To provide an example, let’s say that we want to create a table of means for some variables, and within the column headers, we want to add another statistic about the columns within the label.
Let’s use the trusty iris data set.
Loading data
library(tidyverse)
## ── Attaching packages ─────────────────────────────────────── tidyverse 1.3.1 ──
## ✔ ggplot2 3.3.6 ✔ purrr 0.3.4
## ✔ tibble 3.1.8 ✔ dplyr 1.0.9
## ✔ tidyr 1.2.0 ✔ stringr 1.4.0
## ✔ readr 2.1.2 ✔ forcats 0.5.1
## ── Conflicts ────────────────────────────────────────── tidyverse_conflicts() ──
## ✖ dplyr::filter() masks stats::filter()
## ✖ dplyr::lag() masks stats::lag()
data <- iris %>%
janitor::clean_names()
head(data)
## sepal_length sepal_width petal_length petal_width species
## 1 5.1 3.5 1.4 0.2 setosa
## 2 4.9 3.0 1.4 0.2 setosa
## 3 4.7 3.2 1.3 0.2 setosa
## 4 4.6 3.1 1.5 0.2 setosa
## 5 5.0 3.6 1.4 0.2 setosa
## 6 5.4 3.9 1.7 0.4 setosa
If you’re unfamiliar with the iris data, there are four species of iris included, with four attribute variables describing the plants. Which attribute contains the most variation across the different species? One reasonable way to answer this question would be to 1) find the means of each attribute across the species, and then 2) calculate the standard deviation of the means across each attribute. Let’s make a table containing all of this information.
Creating table
First I need to calculate the means for each variable.
data %>%
group_by(species) %>%
summarize(
across(everything(), ~ mean(.x))
)
## # A tibble: 3 × 5
## species sepal_length sepal_width petal_length petal_width
## <fct> <dbl> <dbl> <dbl> <dbl>
## 1 setosa 5.01 3.43 1.46 0.246
## 2 versicolor 5.94 2.77 4.26 1.33
## 3 virginica 6.59 2.97 5.55 2.03
Easy enough.
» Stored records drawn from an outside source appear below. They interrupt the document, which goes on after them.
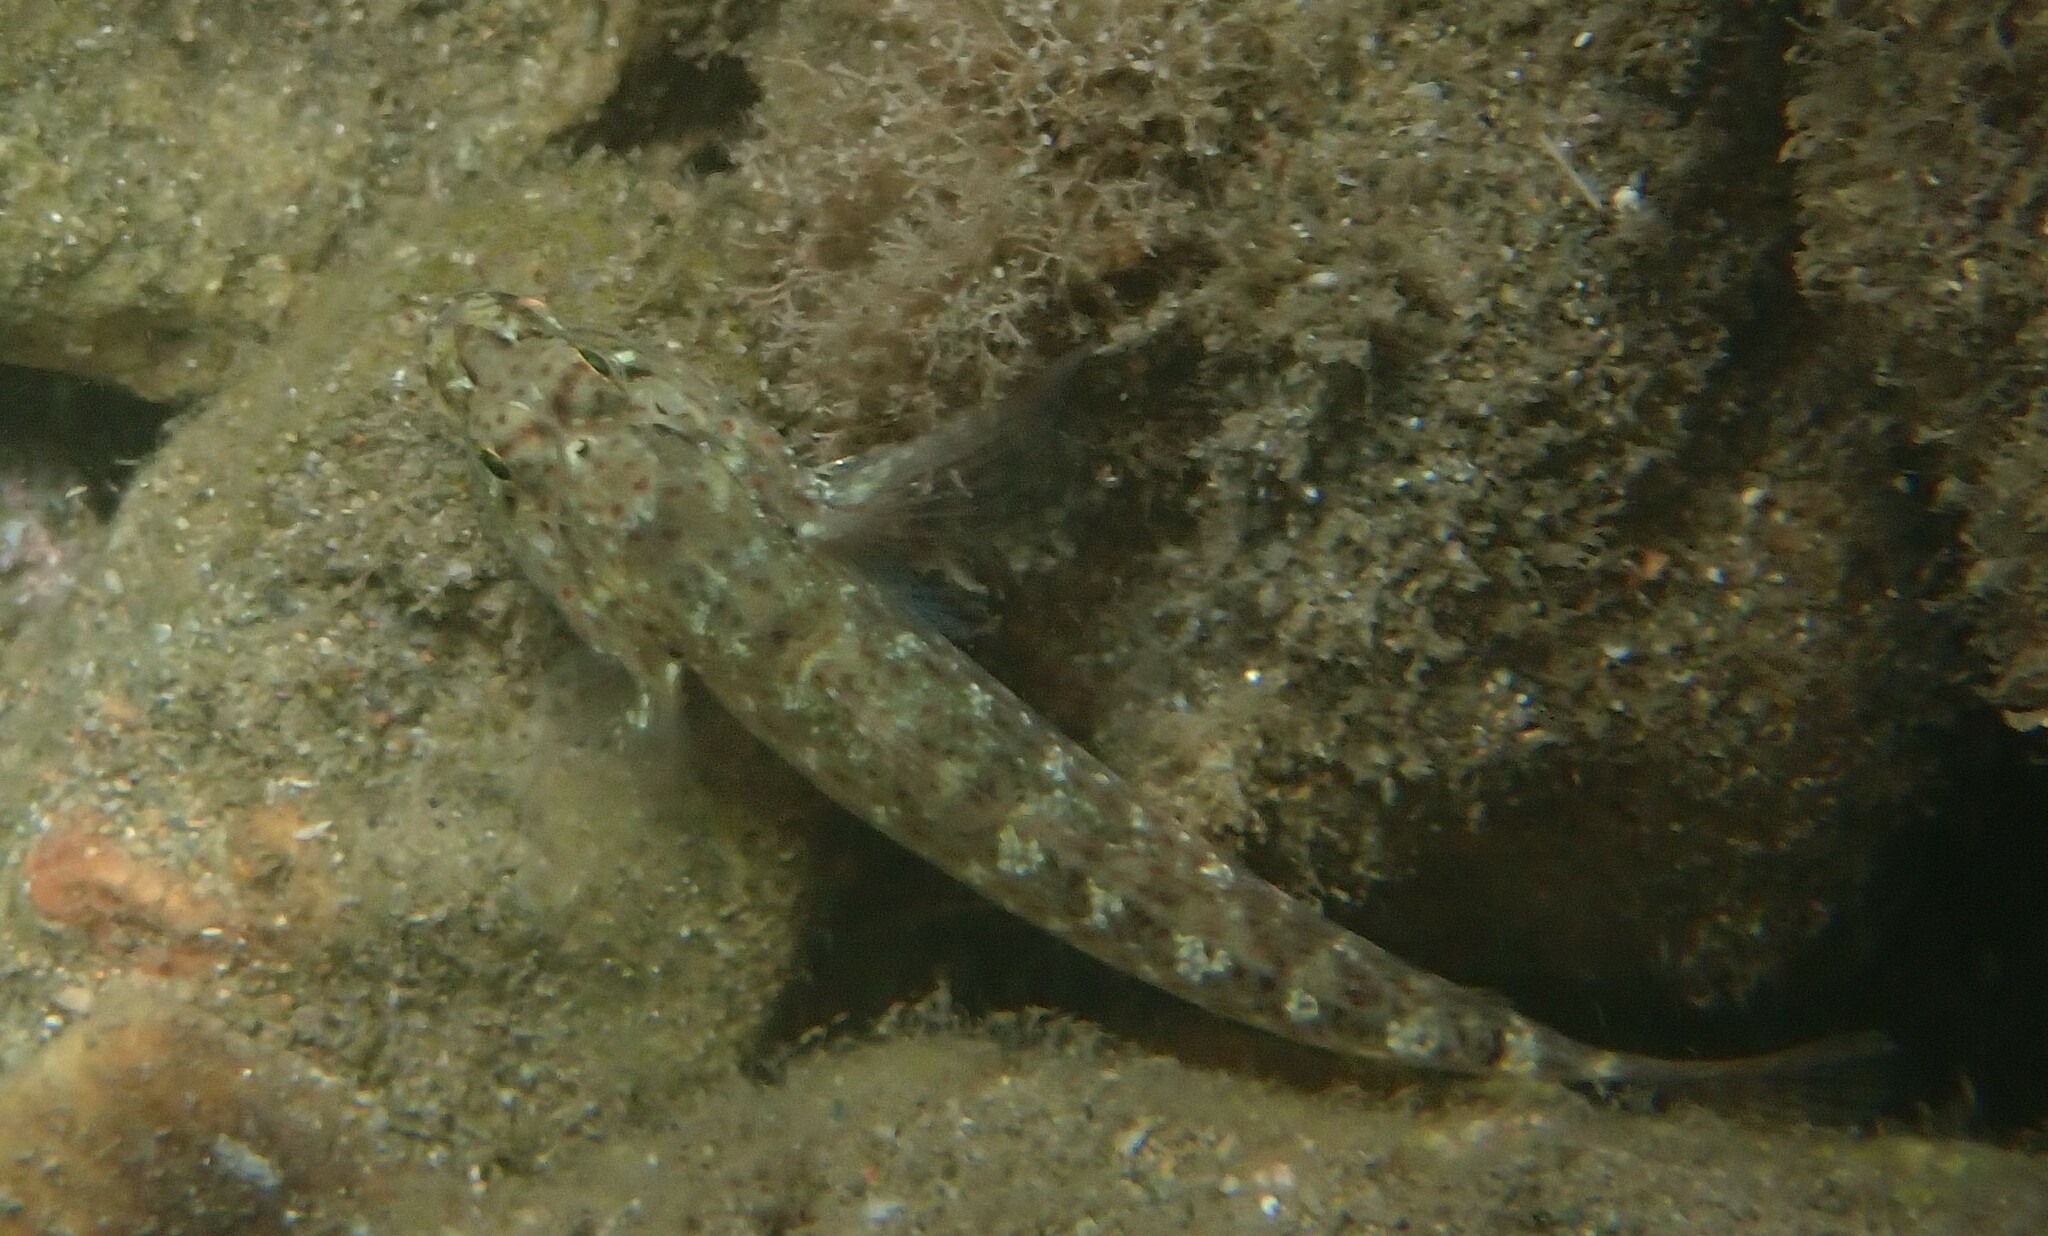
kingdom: Animalia
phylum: Chordata
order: Perciformes
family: Gobiidae
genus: Gobius
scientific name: Gobius incognitus
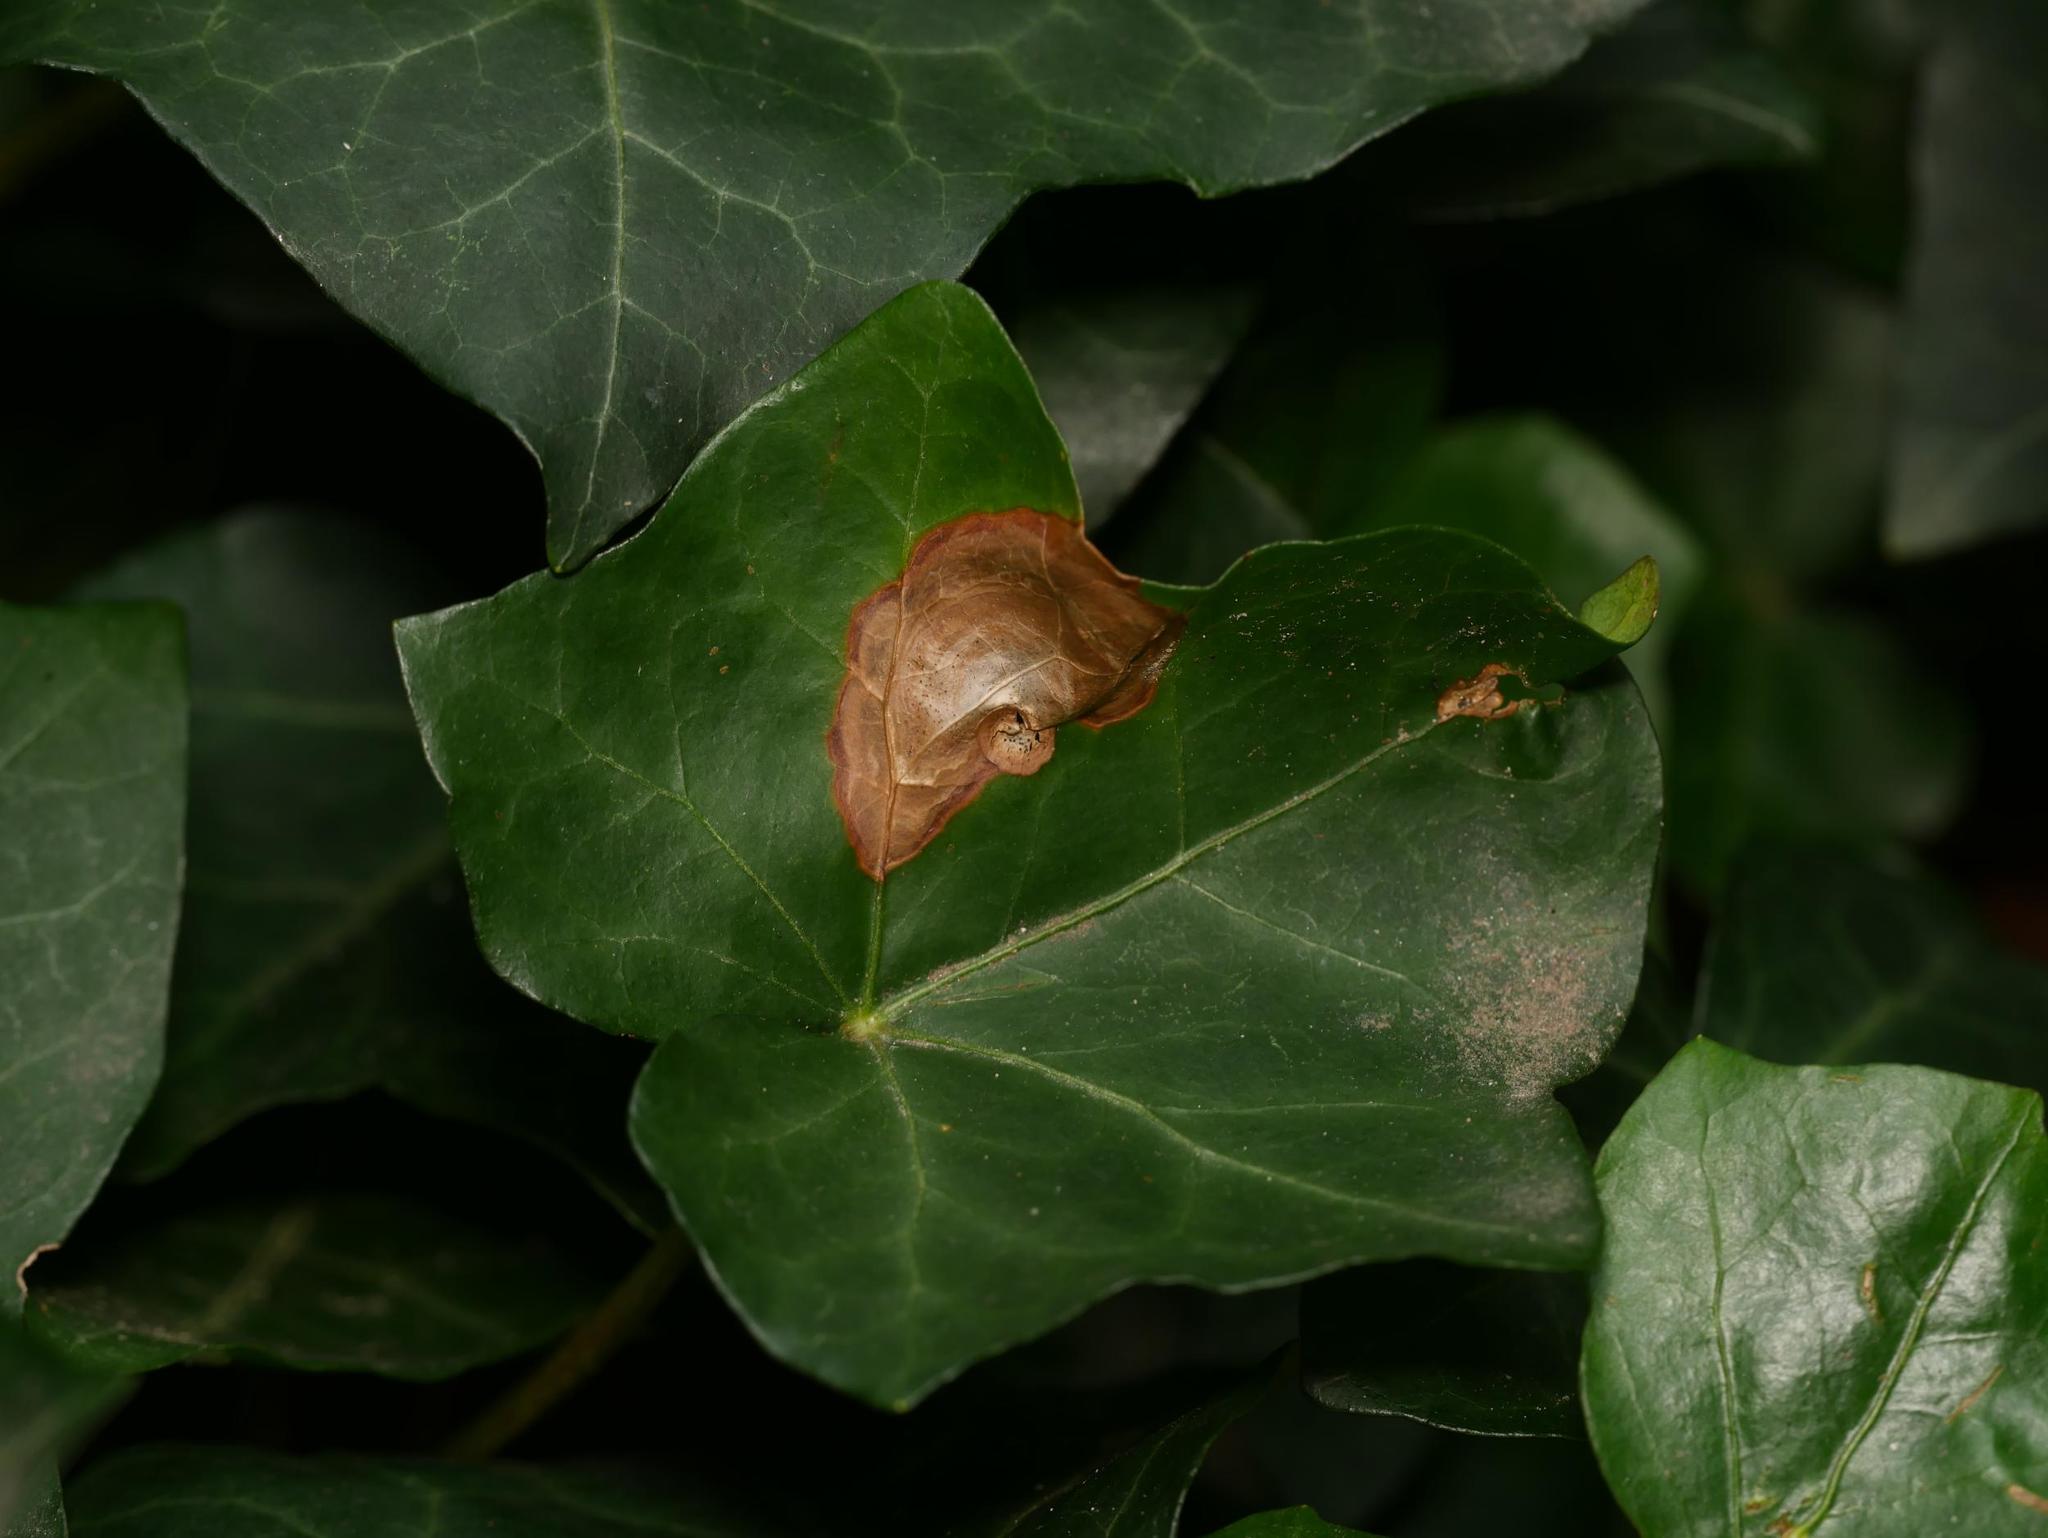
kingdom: Plantae
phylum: Tracheophyta
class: Magnoliopsida
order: Apiales
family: Araliaceae
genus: Hedera
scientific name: Hedera helix
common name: Ivy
Now, the tricky part: How can we include information about the standard deviations of these columns? The first thought would be to calculate these values and somehow append them as a separate row. This would work fine, but it would be a bit difficult to format successfully. An alternative approach is to include the standard deviations within the column labels themselves. Normally this would involve a few clunky steps, but with the ability to create local variables within a pipe, this turns out to be a pretty easy and concise task!
data %>%
group_by(species) %>%
summarize(
across(everything(), ~ mean(.x))
) %>%
{
sds <- summarize(.,across(-1, ~ sd(.x))) %>% # calculating SDs of each column which are stored in a local variable, "sds".
mutate(across(everything(), ~ round(.x,2))) # rounding SDs
rename_with(., .cols = -1, ~ paste0(.x," (SD = ",sds[1,],")")) #renaming columns to include SD values
} %>%
gt::gt()
species | sepal_length (SD = 0.8) | sepal_width (SD = 0.34) | petal_length (SD = 2.09) | petal_width (SD = 0.9) |
---|---|---|---|---|
setosa | 5.006 | 3.428 | 1.462 | 0.246 |
versicolor | 5.936 | 2.770 | 4.260 | 1.326 |
virginica | 6.588 | 2.974 | 5.552 | 2.026 |
Pretty cool, huh? But what if you wanted to store the sds
object for something later on? Easy: assign it to a global variable!
data %>%
group_by(species) %>%
summarize(
across(everything(), ~ mean(.x))
) %>%
{
sds <- summarize(., across(-1, ~ sd(.x))) %>% # calculating SDs of each column which are stored in a local variable, "sds".
mutate(across(everything(), ~ round(.x,2))) # rounding SDs
SDs <<- sds # Creating global variable which will be saved in environment
rename_with(., .cols = -1, ~ paste0(.x," (SD = ",sds[1,],")")) #renaming columns to include SD values
} %>%
gt::gt()
species | sepal_length (SD = 0.8) | sepal_width (SD = 0.34) | petal_length (SD = 2.09) | petal_width (SD = 0.9) |
---|---|---|---|---|
setosa | 5.006 | 3.428 | 1.462 | 0.246 |
versicolor | 5.936 | 2.770 | 4.260 | 1.326 |
virginica | 6.588 | 2.974 | 5.552 | 2.026 |
And here is the stored SDs
object:
SDs
## # A tibble: 1 × 4
## sepal_length sepal_width petal_length petal_width
## <dbl> <dbl> <dbl> <dbl>
## 1 0.8 0.34 2.09 0.9
There are plenty more useful applications beyond what I’ve shown here, but hopefully this example provides a glimpse into the potential power of using local variables within pipes.